(Source records Opens)

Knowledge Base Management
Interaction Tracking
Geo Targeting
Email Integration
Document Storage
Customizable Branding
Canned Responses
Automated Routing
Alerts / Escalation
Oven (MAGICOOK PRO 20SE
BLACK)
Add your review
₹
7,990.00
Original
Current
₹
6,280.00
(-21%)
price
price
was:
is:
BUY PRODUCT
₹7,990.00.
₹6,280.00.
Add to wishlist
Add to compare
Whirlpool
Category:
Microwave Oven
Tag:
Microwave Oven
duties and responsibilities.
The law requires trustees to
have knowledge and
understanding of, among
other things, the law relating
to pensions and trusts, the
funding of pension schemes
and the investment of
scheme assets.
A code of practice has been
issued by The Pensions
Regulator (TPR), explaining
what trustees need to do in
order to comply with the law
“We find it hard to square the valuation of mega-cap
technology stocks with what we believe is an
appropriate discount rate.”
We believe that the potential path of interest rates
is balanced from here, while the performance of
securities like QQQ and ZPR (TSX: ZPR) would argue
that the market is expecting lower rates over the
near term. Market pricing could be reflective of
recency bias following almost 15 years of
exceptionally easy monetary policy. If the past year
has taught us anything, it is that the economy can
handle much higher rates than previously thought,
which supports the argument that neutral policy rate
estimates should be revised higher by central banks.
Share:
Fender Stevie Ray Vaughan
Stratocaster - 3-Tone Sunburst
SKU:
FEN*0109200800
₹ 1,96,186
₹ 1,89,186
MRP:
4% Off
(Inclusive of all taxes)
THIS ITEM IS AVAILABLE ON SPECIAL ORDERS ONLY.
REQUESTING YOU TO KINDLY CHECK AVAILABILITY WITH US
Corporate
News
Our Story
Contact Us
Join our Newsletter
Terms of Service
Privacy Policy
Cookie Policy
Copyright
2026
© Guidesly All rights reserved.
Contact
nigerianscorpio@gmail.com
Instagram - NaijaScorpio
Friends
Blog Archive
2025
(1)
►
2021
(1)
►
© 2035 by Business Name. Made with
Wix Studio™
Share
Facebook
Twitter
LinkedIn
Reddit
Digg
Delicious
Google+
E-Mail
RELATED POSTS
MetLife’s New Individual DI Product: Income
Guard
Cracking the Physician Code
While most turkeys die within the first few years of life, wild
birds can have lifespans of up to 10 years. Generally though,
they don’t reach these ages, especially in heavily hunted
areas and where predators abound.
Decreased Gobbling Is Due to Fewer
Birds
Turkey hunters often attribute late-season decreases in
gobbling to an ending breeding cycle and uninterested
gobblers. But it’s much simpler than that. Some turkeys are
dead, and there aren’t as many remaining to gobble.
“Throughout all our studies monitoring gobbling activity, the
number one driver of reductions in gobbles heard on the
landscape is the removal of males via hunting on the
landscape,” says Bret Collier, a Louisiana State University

(Source records Closes)

• **Exercise prompt**: From the records above, give again exactly the lines running from the line with "what trustees need to do in" to the line with "that the market", inclusive.

• **Response to this task**:
what trustees need to do in
order to comply with the law
“We find it hard to square the valuation of mega-cap
technology stocks with what we believe is an
appropriate discount rate.”
We believe that the potential path of interest rates
is balanced from here, while the performance of
securities like QQQ and ZPR (TSX: ZPR) would argue
that the market is expecting lower rates over the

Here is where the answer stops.